There is a middle ground – where the toll achieves both goals, but could also achieve neither – but Toronto clearly wants revenue generation to be a priority. The tolling options laid out this week are part of a city staff report on how to find more money. And with the estimated cost to rebuild the Gardiner Expressway jumping this week by a bit more than $1-billion, to $3.64-billion – the project would soak up an estimated $1.65 of whatever toll price might be imposed – the need for revenue is starker than ever.

A better system

Mr. Tory told reporters on Thursday he wanted “the most technologically advanced” tolling system in the world. There are lots of good examples to look to, although the city report talks about the sort of transponder-based system Singapore installed nearly three decades ago. And Mr. Tory said he was favouring the simplicity of a flat fee, which would limit the toll’s effectiveness.
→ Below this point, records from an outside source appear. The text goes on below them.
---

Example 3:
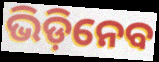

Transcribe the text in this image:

ଭିଡ଼ିନେବ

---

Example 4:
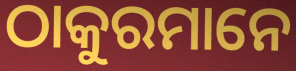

“I think a flat fee anywhere is the wrong way to go,” said Martin Collier, founder of the road-pricing advocacy group Transport Futures. “It’s wrong to just say it’s going to be $2 all day. They have to have a dynamic price.”

Numerous jurisdictions have moved to a toll that changes by time of day. Some tailor the price to traffic conditions, adjusting as needed to keep vehicles moving at a specific speed.

This dynamic pricing is intended to put a fairer price on the road, which is more in demand at certain times of day than others. And it is a way to encourage people to shift their travel patterns. This can work, as shown by a toll road in California where the most severely tolled part of the day raises relatively little money, with the high price acting as a disincentive to travel at that time.

The staff report makes passing reference to the possibility of tolling by distance, but the revenue projections are based on fixed tolls. The numbers are also based on a transponder style of system that some traffic experts consider already out of date. Some jurisdictions are looking at using GPS to track road use or testing systems that charge for all driving, a way to prevent people fleeing toll roads and clogging other routes.

“The methods used to collect tolls are currently evolving and other technologies may be available in the future,” the report acknowledges.

Still, the consensus from people who study tolling is that what Toronto is discussing now has the potential to be a good start.

“I’d view it as sort of a phased thing, and this is the first step,” said David Levinson, a transportation analyst and professor in the civil engineering faculty at the University of Minnesota, who has researched road pricing. “It’s much easier to move from a toll to a toll with differentiated time of day prices than it is to move from no toll to tolling.”